Your assignment =
In the article about the Auckland second-hand clothing seller, list every kind of clothing on the racks in the spare room.

Text provided =

By 16 September 2021October 29th, 2021Culture Etc, North&South

Culture Etc.

Above: Diane Ludwig in her spare room.
Photo: Imogen Greenfield

A Fashion Education

The Aucklander behind a quietly influential second-hand clothing business is part saleswoman, part detective, part fashion encyclopaedia.

 

By Tess Nichol

Clothes are the first thing you see when you walk into Dianne Ludwig’s house. Boxes of them frame the short hallway, waiting to be unpacked and sorted. In the living room is a rack of vintagewear: a Liberty floral housecoat, an embroidered cream cape-dress in near-perfect condition. On the deck you’ll find wooden clothes horses draped with freshly washed woollen jumpers, drying in the crisp autumn sun. The spare room lost its double bed a while ago, replaced with racks heaving with evening gowns, summer dresses, blouses, pairs of trousers, silky slips layered 10 to a hanger. Originally everything was supposed to fit into one wall of built-in storage shelves in Ludwig’s 100-square-metre home in Auckland’s Freemans Bay, but those are now stuffed to overflowing with shirts and jeans and woollens. There are more clothes still at the bach she and her husband own in Mangawhai. When asked exactly how many items of second-hand clothing she has, Ludwig’s voice drops to a mock-whisper. “I hate to think,” she says, before guessing at somewhere around 1000.

In theory, all of these clothes, discovered in op shops and Trade Me listings and estate sales, or gifted from private collections, are stock to be sold through Ludwig’s Instagram shop, Welcome Back Slow Fashion. In reality, Ludwig sees each piece as a small treasure, valuing them as much for their history as their profit potential. A pair of New Zealand made vintage Levis are a guaranteed sale. “[But] the ones that particularly make my heart beat are ones that no one else has ever heard of, that we made at the factory I worked at in Te Kauwhata. My mum was QC [quality control] at that factory and I think to myself, ‘Mum would have touched this’.”

She can spot the tell-tale sign of a classic 1970s polyknit from across the op-shop floor and rattles off obscure designer labels like they’re the names of old friends.

Blouse on hanger.

Ludwig has been selling quality second-hand and vintage clothing with a focus on New Zealand brands since 2015, starting out on Trade Me and switching to Instagram in 2018 after realising that it was increasingly where the industry was operating online. By 2020, she had a healthy number of followers. Then lockdown hit and online shopping boomed. Ludwig now has 8583 followers, which makes her a “nano-influencer” in socialmedia parlance, though the 58 year old would likely reject the label as strongly as she rejects the use of Instagram beauty filters. Slight and silver haired with a pair of round tortoiseshell glasses framing her face, Ludwig dresses most days in stylish yet practical wear like a pair of Rollas dungarees layered over a ribbed black turtleneck, or a navy jumpsuit and plimsolls. If she’s got somewhere to go she might “pull out all the stops” with a 1970s silk designer jumpsuit, but she is essentially unfussy in both presentation and manner. She has also, in recent years, come to the conclusion that capitalism is destroying the planet.

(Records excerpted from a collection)

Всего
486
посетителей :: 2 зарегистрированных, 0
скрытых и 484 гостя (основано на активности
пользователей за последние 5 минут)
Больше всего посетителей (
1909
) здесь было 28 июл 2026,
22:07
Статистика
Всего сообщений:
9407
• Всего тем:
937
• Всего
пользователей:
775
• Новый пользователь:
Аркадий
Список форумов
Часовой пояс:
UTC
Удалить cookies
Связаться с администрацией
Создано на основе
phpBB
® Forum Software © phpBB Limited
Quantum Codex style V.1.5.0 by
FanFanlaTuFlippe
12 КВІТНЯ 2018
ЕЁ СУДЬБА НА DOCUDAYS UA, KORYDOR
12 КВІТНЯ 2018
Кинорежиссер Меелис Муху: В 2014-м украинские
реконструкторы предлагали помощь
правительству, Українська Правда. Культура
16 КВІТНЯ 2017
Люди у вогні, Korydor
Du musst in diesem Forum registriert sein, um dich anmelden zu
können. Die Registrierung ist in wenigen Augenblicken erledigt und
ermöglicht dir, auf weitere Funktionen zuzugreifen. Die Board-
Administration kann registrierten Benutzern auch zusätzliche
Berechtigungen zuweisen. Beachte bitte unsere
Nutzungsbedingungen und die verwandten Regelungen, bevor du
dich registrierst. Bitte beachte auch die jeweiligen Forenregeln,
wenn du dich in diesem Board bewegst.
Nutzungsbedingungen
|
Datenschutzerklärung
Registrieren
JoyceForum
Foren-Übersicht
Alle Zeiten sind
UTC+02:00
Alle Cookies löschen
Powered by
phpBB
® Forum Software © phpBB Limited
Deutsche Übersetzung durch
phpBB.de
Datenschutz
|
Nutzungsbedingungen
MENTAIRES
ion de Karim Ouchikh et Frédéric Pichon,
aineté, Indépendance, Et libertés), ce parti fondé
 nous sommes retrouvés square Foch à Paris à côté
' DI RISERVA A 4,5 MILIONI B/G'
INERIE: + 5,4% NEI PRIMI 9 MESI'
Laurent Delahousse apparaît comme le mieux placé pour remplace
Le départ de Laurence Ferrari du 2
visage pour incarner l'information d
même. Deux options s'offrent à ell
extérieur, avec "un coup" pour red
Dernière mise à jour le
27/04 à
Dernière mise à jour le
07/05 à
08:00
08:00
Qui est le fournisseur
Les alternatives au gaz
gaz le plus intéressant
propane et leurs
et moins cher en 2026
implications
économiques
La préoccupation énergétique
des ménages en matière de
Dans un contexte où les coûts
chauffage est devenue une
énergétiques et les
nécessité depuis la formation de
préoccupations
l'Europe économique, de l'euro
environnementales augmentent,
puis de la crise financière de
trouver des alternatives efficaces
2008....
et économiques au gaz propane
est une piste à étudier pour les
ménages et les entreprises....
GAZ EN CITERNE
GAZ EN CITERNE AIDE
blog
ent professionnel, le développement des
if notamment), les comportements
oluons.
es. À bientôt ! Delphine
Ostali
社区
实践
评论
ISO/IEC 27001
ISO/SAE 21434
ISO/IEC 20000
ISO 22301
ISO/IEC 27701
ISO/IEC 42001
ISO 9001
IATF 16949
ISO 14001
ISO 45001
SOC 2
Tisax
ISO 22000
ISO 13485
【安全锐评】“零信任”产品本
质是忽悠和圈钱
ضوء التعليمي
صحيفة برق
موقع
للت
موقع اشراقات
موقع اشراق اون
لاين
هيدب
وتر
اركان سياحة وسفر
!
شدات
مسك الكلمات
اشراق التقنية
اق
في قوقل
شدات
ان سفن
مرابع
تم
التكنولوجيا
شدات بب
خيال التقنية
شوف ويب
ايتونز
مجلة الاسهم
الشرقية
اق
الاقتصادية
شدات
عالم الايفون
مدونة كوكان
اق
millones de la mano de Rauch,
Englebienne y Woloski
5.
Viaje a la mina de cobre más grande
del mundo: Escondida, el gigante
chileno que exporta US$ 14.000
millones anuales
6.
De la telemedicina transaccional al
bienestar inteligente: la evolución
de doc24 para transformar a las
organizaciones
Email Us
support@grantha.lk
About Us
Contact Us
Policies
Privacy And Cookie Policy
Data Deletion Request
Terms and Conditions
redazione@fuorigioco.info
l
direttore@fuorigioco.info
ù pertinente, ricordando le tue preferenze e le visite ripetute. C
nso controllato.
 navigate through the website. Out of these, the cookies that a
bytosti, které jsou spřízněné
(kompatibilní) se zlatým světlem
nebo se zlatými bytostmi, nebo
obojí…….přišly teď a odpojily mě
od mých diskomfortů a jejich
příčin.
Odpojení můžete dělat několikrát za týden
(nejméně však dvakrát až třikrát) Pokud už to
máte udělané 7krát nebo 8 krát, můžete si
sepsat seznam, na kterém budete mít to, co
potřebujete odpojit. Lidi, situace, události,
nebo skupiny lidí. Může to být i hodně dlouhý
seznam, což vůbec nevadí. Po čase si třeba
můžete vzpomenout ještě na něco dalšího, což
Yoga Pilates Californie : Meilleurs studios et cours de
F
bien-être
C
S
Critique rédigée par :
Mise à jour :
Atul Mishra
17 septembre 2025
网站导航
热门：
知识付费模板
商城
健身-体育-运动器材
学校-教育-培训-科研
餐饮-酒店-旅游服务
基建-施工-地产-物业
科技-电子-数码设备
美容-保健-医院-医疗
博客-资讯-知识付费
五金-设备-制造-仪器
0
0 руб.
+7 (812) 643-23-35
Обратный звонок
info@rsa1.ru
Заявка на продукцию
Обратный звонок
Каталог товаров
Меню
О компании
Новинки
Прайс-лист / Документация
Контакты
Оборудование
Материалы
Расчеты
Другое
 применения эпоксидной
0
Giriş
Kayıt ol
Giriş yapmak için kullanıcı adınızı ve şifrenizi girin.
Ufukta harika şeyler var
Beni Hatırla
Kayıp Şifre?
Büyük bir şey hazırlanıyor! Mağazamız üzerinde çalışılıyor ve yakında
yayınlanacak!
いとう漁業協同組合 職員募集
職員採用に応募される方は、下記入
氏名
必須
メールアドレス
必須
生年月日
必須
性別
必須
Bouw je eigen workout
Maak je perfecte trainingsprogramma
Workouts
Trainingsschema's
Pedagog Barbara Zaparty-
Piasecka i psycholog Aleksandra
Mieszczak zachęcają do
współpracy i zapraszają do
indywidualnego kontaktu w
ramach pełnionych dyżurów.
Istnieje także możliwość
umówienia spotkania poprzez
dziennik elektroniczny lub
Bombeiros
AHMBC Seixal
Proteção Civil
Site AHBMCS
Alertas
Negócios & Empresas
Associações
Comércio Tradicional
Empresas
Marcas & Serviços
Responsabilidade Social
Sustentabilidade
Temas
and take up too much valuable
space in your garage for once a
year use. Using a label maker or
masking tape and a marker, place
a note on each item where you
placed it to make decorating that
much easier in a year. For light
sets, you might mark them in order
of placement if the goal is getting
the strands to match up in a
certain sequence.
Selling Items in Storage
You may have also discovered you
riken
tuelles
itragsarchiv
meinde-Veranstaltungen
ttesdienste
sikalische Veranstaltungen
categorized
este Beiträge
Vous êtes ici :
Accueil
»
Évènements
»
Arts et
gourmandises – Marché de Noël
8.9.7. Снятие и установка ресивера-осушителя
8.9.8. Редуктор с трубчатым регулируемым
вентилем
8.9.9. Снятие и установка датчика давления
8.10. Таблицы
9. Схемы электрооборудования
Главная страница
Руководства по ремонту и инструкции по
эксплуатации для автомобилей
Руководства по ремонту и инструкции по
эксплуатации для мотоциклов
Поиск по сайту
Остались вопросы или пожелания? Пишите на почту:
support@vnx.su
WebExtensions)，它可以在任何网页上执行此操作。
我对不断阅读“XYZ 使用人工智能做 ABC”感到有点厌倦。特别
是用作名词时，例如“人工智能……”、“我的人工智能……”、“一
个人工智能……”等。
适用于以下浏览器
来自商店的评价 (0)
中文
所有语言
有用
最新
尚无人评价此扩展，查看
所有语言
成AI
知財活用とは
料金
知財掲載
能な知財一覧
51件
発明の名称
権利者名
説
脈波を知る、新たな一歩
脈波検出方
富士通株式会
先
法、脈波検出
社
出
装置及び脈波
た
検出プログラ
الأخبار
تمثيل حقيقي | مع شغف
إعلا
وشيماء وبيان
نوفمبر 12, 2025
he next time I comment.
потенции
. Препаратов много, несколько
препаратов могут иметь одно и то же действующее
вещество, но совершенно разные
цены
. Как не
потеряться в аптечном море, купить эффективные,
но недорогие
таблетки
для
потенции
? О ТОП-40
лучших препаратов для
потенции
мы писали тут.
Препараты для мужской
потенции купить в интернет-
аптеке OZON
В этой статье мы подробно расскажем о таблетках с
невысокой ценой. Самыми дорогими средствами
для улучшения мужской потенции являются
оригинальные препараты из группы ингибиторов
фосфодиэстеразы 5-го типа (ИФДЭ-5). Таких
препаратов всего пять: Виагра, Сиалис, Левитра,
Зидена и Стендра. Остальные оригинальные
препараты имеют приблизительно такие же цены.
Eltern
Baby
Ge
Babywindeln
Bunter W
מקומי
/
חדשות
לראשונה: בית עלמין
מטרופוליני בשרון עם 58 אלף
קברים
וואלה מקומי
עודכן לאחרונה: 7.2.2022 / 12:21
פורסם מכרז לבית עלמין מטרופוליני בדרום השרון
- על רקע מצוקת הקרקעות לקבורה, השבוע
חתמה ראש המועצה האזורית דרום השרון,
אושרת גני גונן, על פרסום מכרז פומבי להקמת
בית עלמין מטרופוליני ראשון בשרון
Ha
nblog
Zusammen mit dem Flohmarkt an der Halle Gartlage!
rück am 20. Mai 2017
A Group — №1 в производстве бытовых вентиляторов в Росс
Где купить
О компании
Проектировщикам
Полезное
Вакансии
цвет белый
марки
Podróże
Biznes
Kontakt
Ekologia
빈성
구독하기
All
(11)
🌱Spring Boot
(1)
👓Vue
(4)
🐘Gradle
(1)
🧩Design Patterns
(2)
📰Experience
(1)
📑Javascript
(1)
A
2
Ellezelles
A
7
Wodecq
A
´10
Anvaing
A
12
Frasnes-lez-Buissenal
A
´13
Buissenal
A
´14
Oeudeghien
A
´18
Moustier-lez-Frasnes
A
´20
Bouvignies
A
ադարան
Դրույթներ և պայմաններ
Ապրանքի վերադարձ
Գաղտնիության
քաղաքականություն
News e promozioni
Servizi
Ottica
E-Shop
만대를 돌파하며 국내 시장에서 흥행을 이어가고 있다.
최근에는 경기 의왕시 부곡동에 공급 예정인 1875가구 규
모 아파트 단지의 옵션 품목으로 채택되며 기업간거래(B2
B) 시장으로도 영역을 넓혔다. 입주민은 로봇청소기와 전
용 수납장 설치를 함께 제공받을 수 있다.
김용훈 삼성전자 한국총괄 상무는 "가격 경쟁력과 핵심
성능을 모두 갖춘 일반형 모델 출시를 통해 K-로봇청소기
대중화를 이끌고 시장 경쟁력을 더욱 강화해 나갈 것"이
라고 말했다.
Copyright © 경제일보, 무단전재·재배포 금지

Answer to the exercise =
Evening gowns, summer dresses, blouses, pairs of trousers, silky slips